Gentlemen- let’s start with you. Here are the biggest complaints I hear from men:
“She never wants to have sex”
“The sex is boring; she just lays there”
“It’s like pulling teeth to get her to have sex”
“I don’t even bother anymore”
Guys- this is frustrating; I 100% understand. Instead of getting frustrated and doing things you shouldn’t be doing, let’s analyze the situation because if she was boring in the beginning, I am sure you wouldn’t have made it this far. I mean, that’s an age-old joke, right? Move in, get married and the sex begins to decrease significantly.
There are several things that could be going on here. Some of the common culprits of your woman not wanting to have sex with you are as follows:
- You are not providing her pleasure.
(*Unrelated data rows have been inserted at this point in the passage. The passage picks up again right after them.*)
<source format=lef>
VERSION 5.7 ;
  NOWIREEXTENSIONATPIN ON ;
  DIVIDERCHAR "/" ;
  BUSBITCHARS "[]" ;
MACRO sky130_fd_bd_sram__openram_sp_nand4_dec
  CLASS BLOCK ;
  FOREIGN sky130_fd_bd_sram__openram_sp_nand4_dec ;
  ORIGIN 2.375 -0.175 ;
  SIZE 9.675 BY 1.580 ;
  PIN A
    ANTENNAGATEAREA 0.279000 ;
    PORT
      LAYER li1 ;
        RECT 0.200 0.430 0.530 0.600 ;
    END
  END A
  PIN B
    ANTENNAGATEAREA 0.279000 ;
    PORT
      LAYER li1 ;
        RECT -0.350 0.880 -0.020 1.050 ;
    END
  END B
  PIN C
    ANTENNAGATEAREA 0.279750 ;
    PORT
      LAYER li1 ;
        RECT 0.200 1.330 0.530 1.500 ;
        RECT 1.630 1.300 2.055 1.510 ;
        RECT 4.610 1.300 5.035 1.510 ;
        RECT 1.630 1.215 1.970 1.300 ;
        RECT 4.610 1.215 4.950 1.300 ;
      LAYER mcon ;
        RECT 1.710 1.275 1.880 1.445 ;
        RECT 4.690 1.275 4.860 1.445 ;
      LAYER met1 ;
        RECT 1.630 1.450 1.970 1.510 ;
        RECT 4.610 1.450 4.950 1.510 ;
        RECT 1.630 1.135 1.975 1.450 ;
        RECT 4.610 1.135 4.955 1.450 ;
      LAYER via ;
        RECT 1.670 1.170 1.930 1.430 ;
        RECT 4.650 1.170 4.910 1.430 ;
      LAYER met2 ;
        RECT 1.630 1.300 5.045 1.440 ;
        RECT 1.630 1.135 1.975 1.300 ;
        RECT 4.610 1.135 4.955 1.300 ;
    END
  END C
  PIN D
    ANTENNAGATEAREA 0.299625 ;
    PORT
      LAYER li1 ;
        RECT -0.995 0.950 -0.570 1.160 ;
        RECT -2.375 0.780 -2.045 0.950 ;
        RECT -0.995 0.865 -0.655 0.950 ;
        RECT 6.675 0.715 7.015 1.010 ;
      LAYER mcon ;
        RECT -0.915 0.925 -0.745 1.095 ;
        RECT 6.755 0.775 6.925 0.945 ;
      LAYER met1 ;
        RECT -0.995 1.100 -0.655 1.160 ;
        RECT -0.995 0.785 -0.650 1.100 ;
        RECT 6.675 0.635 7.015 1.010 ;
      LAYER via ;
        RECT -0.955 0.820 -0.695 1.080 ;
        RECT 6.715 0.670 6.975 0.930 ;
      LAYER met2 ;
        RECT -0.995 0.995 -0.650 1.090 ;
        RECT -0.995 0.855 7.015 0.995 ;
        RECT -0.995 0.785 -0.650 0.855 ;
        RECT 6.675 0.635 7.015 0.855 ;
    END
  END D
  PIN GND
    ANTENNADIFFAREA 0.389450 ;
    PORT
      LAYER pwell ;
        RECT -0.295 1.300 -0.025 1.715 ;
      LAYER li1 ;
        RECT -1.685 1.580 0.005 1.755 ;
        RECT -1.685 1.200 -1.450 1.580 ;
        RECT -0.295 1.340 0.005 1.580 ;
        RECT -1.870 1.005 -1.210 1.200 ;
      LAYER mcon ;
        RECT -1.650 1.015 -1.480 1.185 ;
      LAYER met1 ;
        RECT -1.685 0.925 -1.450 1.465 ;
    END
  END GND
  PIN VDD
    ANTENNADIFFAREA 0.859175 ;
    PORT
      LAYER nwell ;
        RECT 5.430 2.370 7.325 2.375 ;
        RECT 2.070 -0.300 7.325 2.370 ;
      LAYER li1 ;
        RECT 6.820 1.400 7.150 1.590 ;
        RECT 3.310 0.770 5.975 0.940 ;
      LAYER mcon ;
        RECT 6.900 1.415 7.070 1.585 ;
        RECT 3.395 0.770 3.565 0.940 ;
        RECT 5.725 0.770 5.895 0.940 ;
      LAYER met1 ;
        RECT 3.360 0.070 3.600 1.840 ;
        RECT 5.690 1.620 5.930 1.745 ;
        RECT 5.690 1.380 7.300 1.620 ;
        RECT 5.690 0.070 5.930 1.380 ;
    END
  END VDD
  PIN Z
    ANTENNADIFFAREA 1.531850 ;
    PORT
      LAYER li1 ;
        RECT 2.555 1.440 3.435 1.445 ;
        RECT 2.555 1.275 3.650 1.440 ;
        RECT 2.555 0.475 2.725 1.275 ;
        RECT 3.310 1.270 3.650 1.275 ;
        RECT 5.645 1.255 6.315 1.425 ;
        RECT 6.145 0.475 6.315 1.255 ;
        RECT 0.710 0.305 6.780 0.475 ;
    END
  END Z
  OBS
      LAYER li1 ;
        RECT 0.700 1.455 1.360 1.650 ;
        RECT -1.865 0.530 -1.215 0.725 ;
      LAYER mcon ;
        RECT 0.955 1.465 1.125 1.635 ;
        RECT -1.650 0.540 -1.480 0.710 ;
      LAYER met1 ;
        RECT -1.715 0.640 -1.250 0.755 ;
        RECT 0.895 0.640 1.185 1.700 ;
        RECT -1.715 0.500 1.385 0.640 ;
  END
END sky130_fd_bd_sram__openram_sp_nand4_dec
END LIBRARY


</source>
To be concise… SHE DOESN’T HAVE THE “BIG O” when you guys have sex. (would you want to have sex if you weren’t?)
- The sex lasts 5 min.
- She thinks you’re boring.
- Guys- snuggling up behind us in the bed with your little surprise rubbing against our buttocks, does not constitute as foreplay.
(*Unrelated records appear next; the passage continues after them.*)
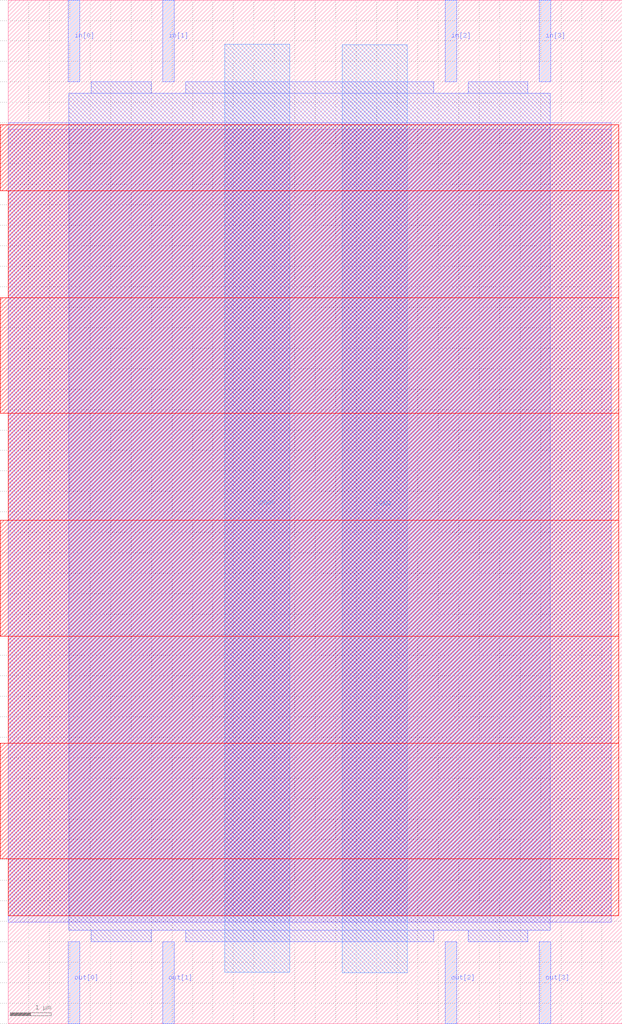
<source format=lef>
VERSION 5.7 ;
  NOWIREEXTENSIONATPIN ON ;
  DIVIDERCHAR "/" ;
  BUSBITCHARS "[]" ;
MACRO custom_matrix_2
  CLASS BLOCK ;
  FOREIGN custom_matrix_2 ;
  ORIGIN 0.000 0.000 ;
  SIZE 15.000 BY 25.000 ;
  PIN in[0]
    ANTENNAGATEAREA 0.196500 ;
    PORT
      LAYER met2 ;
        RECT 1.470 23.000 1.750 25.000 ;
    END
  END in[0]
  PIN in[1]
    ANTENNAGATEAREA 0.196500 ;
    PORT
      LAYER met2 ;
        RECT 3.770 23.000 4.050 25.000 ;
    END
  END in[1]
  PIN in[2]
    ANTENNAGATEAREA 0.196500 ;
    PORT
      LAYER met2 ;
        RECT 10.670 23.000 10.950 25.000 ;
    END
  END in[2]
  PIN in[3]
    ANTENNAGATEAREA 0.196500 ;
    PORT
      LAYER met2 ;
        RECT 12.970 23.000 13.250 25.000 ;
    END
  END in[3]
  PIN out[0]
    ANTENNADIFFAREA 0.445500 ;
    PORT
      LAYER met2 ;
        RECT 1.470 0.000 1.750 2.000 ;
    END
  END out[0]
  PIN out[1]
    PORT
      LAYER met2 ;
        RECT 3.770 0.000 4.050 2.000 ;
    END
  END out[1]
  PIN out[2]
    ANTENNADIFFAREA 0.445500 ;
    PORT
      LAYER met2 ;
        RECT 10.670 0.000 10.950 2.000 ;
    END
  END out[2]
  PIN out[3]
    ANTENNADIFFAREA 0.445500 ;
    PORT
      LAYER met2 ;
        RECT 12.970 0.000 13.250 2.000 ;
    END
  END out[3]
  PIN VPWR
    USE POWER ;
    PORT
      LAYER met3 ;
        RECT 5.290 1.260 6.880 23.920 ;
    END
  END VPWR
  PIN VGND
    USE GROUND ;
    PORT
      LAYER met3 ;
        RECT 8.160 1.250 9.750 23.910 ;
    END
  END VGND
  OBS
      LAYER nwell ;
        RECT -0.190 20.345 14.910 21.950 ;
        RECT 0.000 17.735 14.910 20.345 ;
        RECT -0.190 14.905 14.910 17.735 ;
        RECT 0.000 12.295 14.910 14.905 ;
        RECT -0.190 9.465 14.910 12.295 ;
        RECT 0.000 6.855 14.910 9.465 ;
        RECT -0.190 4.025 14.910 6.855 ;
        RECT 0.000 2.635 14.910 4.025 ;
      LAYER li1 ;
        RECT 0.000 2.635 14.720 21.845 ;
      LAYER met1 ;
        RECT 0.000 2.480 14.720 22.000 ;
      LAYER met2 ;
        RECT 2.030 22.720 3.490 23.000 ;
        RECT 4.330 22.720 10.390 23.000 ;
        RECT 11.230 22.720 12.690 23.000 ;
        RECT 1.480 2.280 13.240 22.720 ;
        RECT 2.030 2.000 3.490 2.280 ;
        RECT 4.330 2.000 10.390 2.280 ;
        RECT 11.230 2.000 12.690 2.280 ;
  END
END custom_matrix_2
END LIBRARY


</source>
- Romance is dead… Yes- we still want to be wooed!!!
- Not making time for her, but making time to watch sports, play sports or sitting on the couch watching TV and then wanting to come to bed and get laid… Yeah… no- that does not work for us.
Gentlemen… I can’t speak for all women, but most of us like sex, just as much as you do! Why do you think women go nuts over Fifty Shades Of Grey?(and other books/movies like it) Chances are when she comes home after watching a movie like that, you’re getting laid. But then reality sets in and she didn’t get “Fifty Shaded”. So -you’re back to square one.
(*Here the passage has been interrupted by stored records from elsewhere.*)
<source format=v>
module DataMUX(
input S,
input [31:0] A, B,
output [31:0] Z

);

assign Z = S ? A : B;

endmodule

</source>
Ok ladies, the gentlemen have had enough…It’s your turn.
So here’s the thing- if your man doesn’t know that he’s not satisfying you, you have to tell him! I know there are lots of thoughts formulating right now:
“I shouldn’t have to tell him- he should have enough common sense to know”
“OMG… I could never tell him that- it would hurt his feelings”
“No point in telling him, he’s not going to do anything about it”
Ladies, if you want a happy relationship, most importantly want to be satisfied, or for lack of better words “get yours too”, then you must speak up. Choose your words and your tone carefully when expressing this to your significant other, but do it!!! If you work 40 hours a week and come payday you don’t get a pay check- you would have no problem speaking up. We have no problem “speaking up” when we have a honey-do list. So… why not speak up when it comes to something that can make or break your relationship?
Maybe you are getting the “big o” but it’s become very boring and routine. So, create excitement or again “speak up”. Talk about it- let him know that you are BORED. Not saying a word about it and having “obligatory” sex is not going to go very far and you will continue to live in misery and turn into a “B Girl” (read my “B Girl” blog post to find out what a “B Girl” is) and it’s all downhill from there. Men want to feel wanted and appreciated just as much as we do. When we deny them sex or act as if it’s this monstrous chore, we do the opposite and make them feel unwanted.
We all want to feel desired and sexy and have great sex! So- communicate with your spouse and make it happen. Have date nights again- sex outside of the bedroom or even the house for that matter. Don’t skip the foreplay and get creative! Need a mood booster? Throw a Fifty Shades type movie on.
Communication goes a long way; pair that with the willingness to make things right and you will experience a total shift in your relationship.
Again, I am not a therapist, nor do I claim to be. I speak solely from past experiences and from others sharing their experiences with me.